After getting the VIC-20 reading the breadboarded Flash chip, [Petri] started work on a circuit that would program his Flash chip while still attached to the expansion port. With a few buffer chips and an ATMega32a loaded up with Arduino, he’s able to program the Flash chip and turn it over to the VIC-20.

A simple test that toggled the color of the screen as quickly as possible was all that was needed to test the new circuit. Now, [Petri] can finally start on programming some games for his first love.

17 thoughts on “Flash Game Cartridge For The VIC-20

  1. This is cool.

    Quick suggetion, the original ROMs were 8k*8, and the Flash is 256k*8, according to the linked site. So how about adding switches to the five additional address lines, and having 32 different ROM images in the one Flash?

    1. Yep, I’m planning to utilize the extra space in the final version. I’ll probably include a button for toggling the banks and let the ATmega control those additional address lines. I’m also thinking about adding some extra RAM on board but it’s going to be a tight fit because I would like to built the whole thing inside the original game cartridge enclosure. Stay tuned for part 2/2 :)

    2. We used to do that back in the day. there were a lot of “bootleg” rom cars around and you could buy multiple rom cartridges, you flipped the dip switch and then plugged it in.

  2. To echo the first commenter, this is *very* cool.

    This might be the ticket to fixing-up my ol’ Tek 7854 ‘scope using new parts, with the added benefit of playing with the firmware on-the-fly (for no reason other than ‘why not’).

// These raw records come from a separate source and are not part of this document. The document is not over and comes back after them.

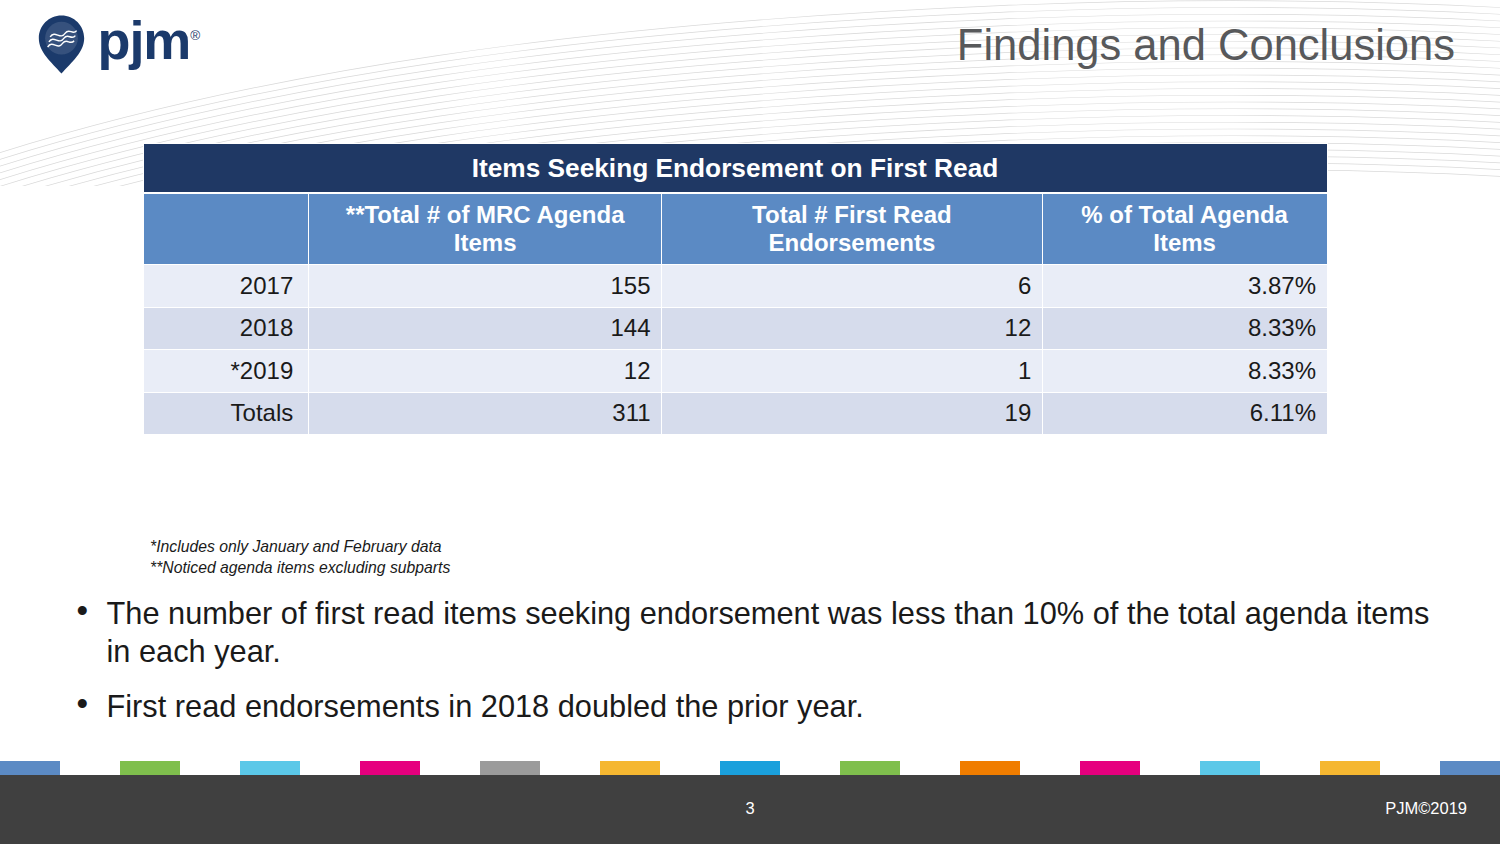pjm®
Findings and Conclusions
Items Seeking Endorsement on First Read
| | **Total # of MRC Agenda Items | Total # First Read Endorsements | % of Total Agenda Items |
| --- | --- | --- | --- |
| 2017 | 155 | 6 | 3.87% |
| 2018 | 144 | 12 | 8.33% |
| *2019 | 12 | 1 | 8.33% |
| Totals | 311 | 19 | 6.11% |
*Includes only January and February data
**Noticed agenda items excluding subparts
The number of first read items seeking endorsement was less than 10% of the total agenda items in each year.
First read endorsements in 2018 doubled the prior year.
3
PJM©2019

  3. If you get a little more complicated and use a register for the additional address lines (mapped to some memory location) you could switch out the ROM images in software and even have menus for the contents of the flash.

  4. Using an extender board, I used to do this with static RAM that I’d load the program into using the BASIC interface and floppy drive, then do a soft reset to start execution of the what was stored in RAM.

  5. The Vic 20 was the first computer I used for accessing BBS via an acoustic coupler. Terminal program was on cassette tape… LOL those were the days! Super project :)

    1. I bet that was awesome! Modems never took off in the UK, for the first few years I was on the Internet we had to pay by the minute for the phone call.

  6. Could you please tell me the J2 trace on the cartridge board connected to which pin of the original 8K ROM chip? Thanks!